Posted on: Monday 27 February 2017
Decanting – which wines need it, when should you do it and how? And does it really make a difference? We spoke with Wine Society Educator Ben Knight to shed some light on this often divisive topic.
What is the biggest misconception when it comes to decanting wine?
The biggest misconception is that you don’t need to decant white wines. This simply isn’t true. All wines benefit from a little air, from red and white to rosé and orange. It really does open them up and makes for a better drinking experience.
How long should you decant wine for?
This is one of those annoying wine things. It varies from wine to wine and style to style in that some wines show better more quickly, while others need more time to breathe.
What are the biggest benefits of decanting? Are there any wines you shouldn’t decant?
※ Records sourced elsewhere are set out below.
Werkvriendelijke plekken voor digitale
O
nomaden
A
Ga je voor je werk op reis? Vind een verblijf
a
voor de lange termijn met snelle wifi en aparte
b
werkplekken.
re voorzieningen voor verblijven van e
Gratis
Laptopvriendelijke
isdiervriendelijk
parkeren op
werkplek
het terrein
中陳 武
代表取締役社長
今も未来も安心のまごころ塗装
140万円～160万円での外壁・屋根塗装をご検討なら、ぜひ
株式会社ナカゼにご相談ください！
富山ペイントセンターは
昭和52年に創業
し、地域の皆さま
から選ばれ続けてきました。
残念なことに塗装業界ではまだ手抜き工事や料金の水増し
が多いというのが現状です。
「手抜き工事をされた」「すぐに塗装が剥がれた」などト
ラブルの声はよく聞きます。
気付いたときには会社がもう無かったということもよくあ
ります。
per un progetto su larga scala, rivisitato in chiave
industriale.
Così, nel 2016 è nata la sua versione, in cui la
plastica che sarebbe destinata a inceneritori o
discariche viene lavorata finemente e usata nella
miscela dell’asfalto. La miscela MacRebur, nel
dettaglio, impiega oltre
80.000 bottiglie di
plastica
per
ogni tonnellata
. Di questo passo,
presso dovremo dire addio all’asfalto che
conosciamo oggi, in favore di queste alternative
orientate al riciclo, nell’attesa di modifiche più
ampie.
Decanting helps the wine to open up, thereby amplifying the aromas while softening the texture. As wine ages, its ability to handle lots of air diminishes. With that in mind, I wouldn’t recommend decanting your treasured 20-year-old wine in the morning and expecting it to be sound for dinner.
How do you decant wine?
Young wines you can just tip upside down into your decanter, but older wines need a more steady hand, as they often have sediment that you don’t want in the glass. Find a flat surface, get your tools ready before you start, and make sure you have a light source to hold under the neck of the bottle so you can see when the sediment starts to come through.
What if you don’t have a decanter?
You don’t specifically need a decanter. You can decant into anything. It can be another empty bottle, a clean vase, a water jug or anything that can hold the wine. While quality decanters are lovely, it’s the air that is key – not the vessel.
We tested the theory of decanting using two full-bodied reds from Castro’s Ligador: a Shiraz Mataro and a Cabernet Malbec. Both wines were tasted before and after decanting. After two hours of decanting, both wines had completely opened up, revealing more aromas and flavours, while softening the mouthfeel. Verdict? Decant, decant, decant.